Tuesday, November 23, 2010

BGP Adjacency - Spot The Error

A couple of years ago I configured a topology for a business partner extranet much like the one sketched below.

No dynamic routing was allowed on the firewall.  Layer 9 didn't trust it to run an IGP, so the firewall was configured with static routes:
 - Known internal nets (registered and 1918 space) pointed in
 - Default route pointed out

Two eBGP sessions were configured to learn business partner prefixes (not shown) from the external switch, and redistribute them into the IGP.  It was a small number of prefixes, and they were thoroughly filtered and quantity-limited, making things safe for the IGP.

But it didn't work correctly:  Only one BGP session could be brought up at a time, but never both at once.

The cause of the error took me more hours of head-scratching than I care to admit.  In my defense, the topology was actually quite a bit more complicated than depicted here.  Presented here is the bare minimum required to recreate the problem.

The problem was neither a firewall policy issue, nor a typo.  Any typos here are just typos.

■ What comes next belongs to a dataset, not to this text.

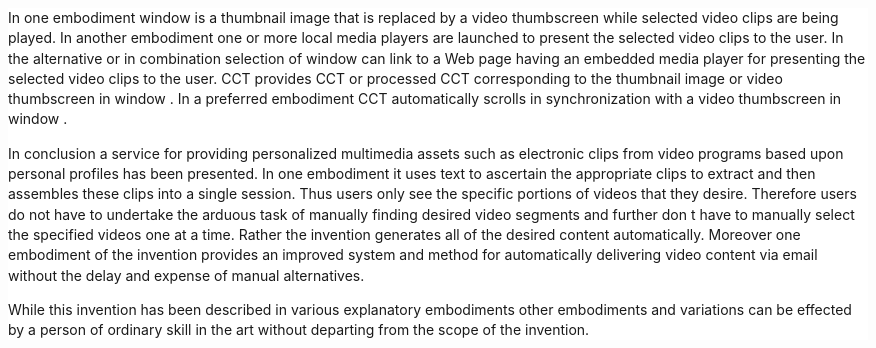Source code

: In one embodiment window is a thumbnail image that is replaced by a video thumbscreen while selected video clips are being played. In another embodiment one or more local media players are launched to present the selected video clips to the user. In the alternative or in combination selection of window can link to a Web page having an embedded media player for presenting the selected video clips to the user. CCT provides CCT or processed CCT corresponding to the thumbnail image or video thumbscreen in window . In a preferred embodiment CCT automatically scrolls in synchronization with a video thumbscreen in window .

In conclusion a service for providing personalized multimedia assets such as electronic clips from video programs based upon personal profiles has been presented. In one embodiment it uses text to ascertain the appropriate clips to extract and then assembles these clips into a single session. Thus users only see the specific portions of videos that they desire. Therefore users do not have to undertake the arduous task of manually finding desired video segments and further don t have to manually select the specified videos one at a time. Rather the invention generates all of the desired content automatically. Moreover one embodiment of the invention provides an improved system and method for automatically delivering video content via email without the delay and expense of manual alternatives.

While this invention has been described in various explanatory embodiments other embodiments and variations can be effected by a person of ordinary skill in the art without departing from the scope of the invention.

Can you spot my mistake?  Which session comes up, and what's wrong with the other one?


  1. Remote AS number is incorrect.

  2. This comment has been removed by the author.

  3. Remote AS number fixed. The problem lies elsewhere.

  4. Running HSRP? Which is active/passive. You can't create a BGP session with the standby router?

  5. ebgp multihop should be 3

  6. I'm guessing it has something to do with your HSRP setup on on vlan20 on both internal routers. The default route on the firewall for internal subnets points to ~20.1, which is the HSRP virtual IP, and that IP only maps to one of the routers at a time. Since BGP is using loopbacks for src/dest IPs, the path to both internal routers will head through default route ~20.1. I bet the firewall drops the traffic to one of the routers because the incoming and outgoing traffic to it are using different interfaces (asymmetric). Removing HSRP should fix it.

  7. Removing HSRP isn't an option: The firewall doesn't run a routing protocol, so some FHRP is required.

    The firewall isn't dropping any packets.

  8. Is it not the ebgp multihop either? Very curious on the answer to this.

  9. The problem was a combination of HSRP and eBGP multihop.

    Because of the firewall's routes pointing at the HSRP address, one of the internal routers was 3 hops away (in the inbound direction only):

    A -> external: 2 hops
    B -> external: 2 hops
    external -> HSRP primary: 2 hops
    external -> HSRP secondary: 3 hops

    I fixed this by adding 32-bit routes on the firewall: -> ->

    Routing traffic from the VLAN 20 (or 30) interface to the Lo0 interface doesn't count as a hop, so "multihop 2" is sufficient so long as we're not taking the *extra* hop across VLAN 10.

  10. I would also have been concerned about BGP through the firewall. Certain firewalls may randomise the TCP Sequence number which breaks BGP. (e.g. Cisco ASA).

  11. Hey Greg, thanks for your comment.

    These were ScreenOS boxes. I don't know if they play games with the TCP ISN, but I didn't have any problems in that regard.

    Either way, I /think/ that the ISN randomization is only an issue if MD5 authentication is configured between the neighbors.

    I'm not completely sure about that, but can't see how else the BGP session would notice ISN games played by an intermediate device.

  12. Chris,

    Great blog; I've enjoyed reading through your archives. The problem you describe here is also present when you use 'vpc peer-gateway' on the firewall-facing VLAN. Not that this has much to do with your issue here; just an FYI.

    Jeremy Filliben

    1. Hey Jeremy, thank you for the compliment.

      Does 'vpc peer-gateway' decrement TTL when bridging through the "wrong" Nexus 7K?

      Maybe that's not what you meant.